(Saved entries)
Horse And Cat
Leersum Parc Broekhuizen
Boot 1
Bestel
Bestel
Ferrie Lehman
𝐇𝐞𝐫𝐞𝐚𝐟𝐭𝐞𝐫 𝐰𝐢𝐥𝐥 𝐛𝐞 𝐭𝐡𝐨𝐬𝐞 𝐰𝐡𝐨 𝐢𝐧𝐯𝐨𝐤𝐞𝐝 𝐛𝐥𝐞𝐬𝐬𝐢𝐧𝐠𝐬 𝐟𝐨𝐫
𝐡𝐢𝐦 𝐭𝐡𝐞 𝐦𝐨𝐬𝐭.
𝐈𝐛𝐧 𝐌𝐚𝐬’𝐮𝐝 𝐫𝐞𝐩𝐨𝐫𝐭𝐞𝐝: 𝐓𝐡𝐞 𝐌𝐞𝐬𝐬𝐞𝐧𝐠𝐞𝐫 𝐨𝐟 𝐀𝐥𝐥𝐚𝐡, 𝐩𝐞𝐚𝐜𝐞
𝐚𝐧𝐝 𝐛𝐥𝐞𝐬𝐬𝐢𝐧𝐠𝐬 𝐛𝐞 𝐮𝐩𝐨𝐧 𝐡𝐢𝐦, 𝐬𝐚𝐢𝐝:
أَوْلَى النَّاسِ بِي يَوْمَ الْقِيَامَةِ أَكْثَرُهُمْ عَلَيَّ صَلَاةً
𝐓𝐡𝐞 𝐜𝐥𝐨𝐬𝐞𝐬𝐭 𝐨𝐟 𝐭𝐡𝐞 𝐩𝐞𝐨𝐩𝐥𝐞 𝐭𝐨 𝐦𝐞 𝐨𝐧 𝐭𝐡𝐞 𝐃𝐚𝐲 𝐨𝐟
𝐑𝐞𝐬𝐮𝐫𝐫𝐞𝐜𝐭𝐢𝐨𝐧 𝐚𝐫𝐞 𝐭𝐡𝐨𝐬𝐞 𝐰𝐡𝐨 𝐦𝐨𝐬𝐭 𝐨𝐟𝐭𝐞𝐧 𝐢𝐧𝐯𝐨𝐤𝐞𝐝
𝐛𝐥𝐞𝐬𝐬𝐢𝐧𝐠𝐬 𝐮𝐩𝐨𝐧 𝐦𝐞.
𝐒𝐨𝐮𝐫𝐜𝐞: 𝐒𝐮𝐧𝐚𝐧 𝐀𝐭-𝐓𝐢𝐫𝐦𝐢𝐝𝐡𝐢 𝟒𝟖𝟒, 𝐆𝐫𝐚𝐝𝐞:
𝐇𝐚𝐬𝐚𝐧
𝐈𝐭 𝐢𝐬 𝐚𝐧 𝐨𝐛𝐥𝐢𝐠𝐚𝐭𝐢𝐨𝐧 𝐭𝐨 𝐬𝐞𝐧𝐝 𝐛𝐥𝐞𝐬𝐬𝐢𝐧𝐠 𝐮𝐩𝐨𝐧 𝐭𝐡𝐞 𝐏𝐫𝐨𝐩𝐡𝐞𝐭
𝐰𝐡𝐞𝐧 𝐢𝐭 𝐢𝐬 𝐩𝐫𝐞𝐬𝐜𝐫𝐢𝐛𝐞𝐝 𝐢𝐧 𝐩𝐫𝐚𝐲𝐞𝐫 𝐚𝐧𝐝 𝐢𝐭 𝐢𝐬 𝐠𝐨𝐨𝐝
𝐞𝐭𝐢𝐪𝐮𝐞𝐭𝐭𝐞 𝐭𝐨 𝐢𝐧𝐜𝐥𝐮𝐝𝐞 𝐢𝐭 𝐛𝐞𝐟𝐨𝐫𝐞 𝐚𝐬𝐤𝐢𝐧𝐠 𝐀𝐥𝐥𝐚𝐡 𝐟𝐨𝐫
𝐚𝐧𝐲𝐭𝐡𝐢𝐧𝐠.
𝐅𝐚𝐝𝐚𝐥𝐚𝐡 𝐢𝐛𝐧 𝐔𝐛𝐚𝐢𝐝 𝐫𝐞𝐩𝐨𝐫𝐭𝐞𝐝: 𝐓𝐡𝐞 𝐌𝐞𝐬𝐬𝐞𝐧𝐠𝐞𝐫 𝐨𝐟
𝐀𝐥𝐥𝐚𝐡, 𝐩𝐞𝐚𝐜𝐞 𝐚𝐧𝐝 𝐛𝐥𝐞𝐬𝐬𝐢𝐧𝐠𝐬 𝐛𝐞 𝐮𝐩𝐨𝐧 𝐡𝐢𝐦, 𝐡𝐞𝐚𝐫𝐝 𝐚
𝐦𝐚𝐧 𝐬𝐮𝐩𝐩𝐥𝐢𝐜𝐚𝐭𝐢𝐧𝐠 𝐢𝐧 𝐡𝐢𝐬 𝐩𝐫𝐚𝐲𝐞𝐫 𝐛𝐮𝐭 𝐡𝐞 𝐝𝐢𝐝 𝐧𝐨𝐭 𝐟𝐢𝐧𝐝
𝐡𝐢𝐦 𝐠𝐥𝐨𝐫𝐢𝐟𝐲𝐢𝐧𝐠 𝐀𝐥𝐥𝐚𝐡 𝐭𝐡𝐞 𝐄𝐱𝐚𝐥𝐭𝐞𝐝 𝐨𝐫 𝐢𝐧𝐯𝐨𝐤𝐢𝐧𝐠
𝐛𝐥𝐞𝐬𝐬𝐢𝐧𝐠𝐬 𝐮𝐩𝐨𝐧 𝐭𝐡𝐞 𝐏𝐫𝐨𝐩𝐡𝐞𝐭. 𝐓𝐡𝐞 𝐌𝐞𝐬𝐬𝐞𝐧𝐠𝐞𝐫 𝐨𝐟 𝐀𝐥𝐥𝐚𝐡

Work task | Copy out every line of the data above, word for word and in the same order.

Answer to this problem |
Horse And Cat
Leersum Parc Broekhuizen
Boot 1
Bestel
Bestel
Ferrie Lehman
𝐇𝐞𝐫𝐞𝐚𝐟𝐭𝐞𝐫 𝐰𝐢𝐥𝐥 𝐛𝐞 𝐭𝐡𝐨𝐬𝐞 𝐰𝐡𝐨 𝐢𝐧𝐯𝐨𝐤𝐞𝐝 𝐛𝐥𝐞𝐬𝐬𝐢𝐧𝐠𝐬 𝐟𝐨𝐫
𝐡𝐢𝐦 𝐭𝐡𝐞 𝐦𝐨𝐬𝐭.
𝐈𝐛𝐧 𝐌𝐚𝐬’𝐮𝐝 𝐫𝐞𝐩𝐨𝐫𝐭𝐞𝐝: 𝐓𝐡𝐞 𝐌𝐞𝐬𝐬𝐞𝐧𝐠𝐞𝐫 𝐨𝐟 𝐀𝐥𝐥𝐚𝐡, 𝐩𝐞𝐚𝐜𝐞
𝐚𝐧𝐝 𝐛𝐥𝐞𝐬𝐬𝐢𝐧𝐠𝐬 𝐛𝐞 𝐮𝐩𝐨𝐧 𝐡𝐢𝐦, 𝐬𝐚𝐢𝐝:
أَوْلَى النَّاسِ بِي يَوْمَ الْقِيَامَةِ أَكْثَرُهُمْ عَلَيَّ صَلَاةً
𝐓𝐡𝐞 𝐜𝐥𝐨𝐬𝐞𝐬𝐭 𝐨𝐟 𝐭𝐡𝐞 𝐩𝐞𝐨𝐩𝐥𝐞 𝐭𝐨 𝐦𝐞 𝐨𝐧 𝐭𝐡𝐞 𝐃𝐚𝐲 𝐨𝐟
𝐑𝐞𝐬𝐮𝐫𝐫𝐞𝐜𝐭𝐢𝐨𝐧 𝐚𝐫𝐞 𝐭𝐡𝐨𝐬𝐞 𝐰𝐡𝐨 𝐦𝐨𝐬𝐭 𝐨𝐟𝐭𝐞𝐧 𝐢𝐧𝐯𝐨𝐤𝐞𝐝
𝐛𝐥𝐞𝐬𝐬𝐢𝐧𝐠𝐬 𝐮𝐩𝐨𝐧 𝐦𝐞.
𝐒𝐨𝐮𝐫𝐜𝐞: 𝐒𝐮𝐧𝐚𝐧 𝐀𝐭-𝐓𝐢𝐫𝐦𝐢𝐝𝐡𝐢 𝟒𝟖𝟒, 𝐆𝐫𝐚𝐝𝐞:
𝐇𝐚𝐬𝐚𝐧
𝐈𝐭 𝐢𝐬 𝐚𝐧 𝐨𝐛𝐥𝐢𝐠𝐚𝐭𝐢𝐨𝐧 𝐭𝐨 𝐬𝐞𝐧𝐝 𝐛𝐥𝐞𝐬𝐬𝐢𝐧𝐠 𝐮𝐩𝐨𝐧 𝐭𝐡𝐞 𝐏𝐫𝐨𝐩𝐡𝐞𝐭
𝐰𝐡𝐞𝐧 𝐢𝐭 𝐢𝐬 𝐩𝐫𝐞𝐬𝐜𝐫𝐢𝐛𝐞𝐝 𝐢𝐧 𝐩𝐫𝐚𝐲𝐞𝐫 𝐚𝐧𝐝 𝐢𝐭 𝐢𝐬 𝐠𝐨𝐨𝐝
𝐞𝐭𝐢𝐪𝐮𝐞𝐭𝐭𝐞 𝐭𝐨 𝐢𝐧𝐜𝐥𝐮𝐝𝐞 𝐢𝐭 𝐛𝐞𝐟𝐨𝐫𝐞 𝐚𝐬𝐤𝐢𝐧𝐠 𝐀𝐥𝐥𝐚𝐡 𝐟𝐨𝐫
𝐚𝐧𝐲𝐭𝐡𝐢𝐧𝐠.
𝐅𝐚𝐝𝐚𝐥𝐚𝐡 𝐢𝐛𝐧 𝐔𝐛𝐚𝐢𝐝 𝐫𝐞𝐩𝐨𝐫𝐭𝐞𝐝: 𝐓𝐡𝐞 𝐌𝐞𝐬𝐬𝐞𝐧𝐠𝐞𝐫 𝐨𝐟
𝐀𝐥𝐥𝐚𝐡, 𝐩𝐞𝐚𝐜𝐞 𝐚𝐧𝐝 𝐛𝐥𝐞𝐬𝐬𝐢𝐧𝐠𝐬 𝐛𝐞 𝐮𝐩𝐨𝐧 𝐡𝐢𝐦, 𝐡𝐞𝐚𝐫𝐝 𝐚
𝐦𝐚𝐧 𝐬𝐮𝐩𝐩𝐥𝐢𝐜𝐚𝐭𝐢𝐧𝐠 𝐢𝐧 𝐡𝐢𝐬 𝐩𝐫𝐚𝐲𝐞𝐫 𝐛𝐮𝐭 𝐡𝐞 𝐝𝐢𝐝 𝐧𝐨𝐭 𝐟𝐢𝐧𝐝
𝐡𝐢𝐦 𝐠𝐥𝐨𝐫𝐢𝐟𝐲𝐢𝐧𝐠 𝐀𝐥𝐥𝐚𝐡 𝐭𝐡𝐞 𝐄𝐱𝐚𝐥𝐭𝐞𝐝 𝐨𝐫 𝐢𝐧𝐯𝐨𝐤𝐢𝐧𝐠
𝐛𝐥𝐞𝐬𝐬𝐢𝐧𝐠𝐬 𝐮𝐩𝐨𝐧 𝐭𝐡𝐞 𝐏𝐫𝐨𝐩𝐡𝐞𝐭. 𝐓𝐡𝐞 𝐌𝐞𝐬𝐬𝐞𝐧𝐠𝐞𝐫 𝐨𝐟 𝐀𝐥𝐥𝐚𝐡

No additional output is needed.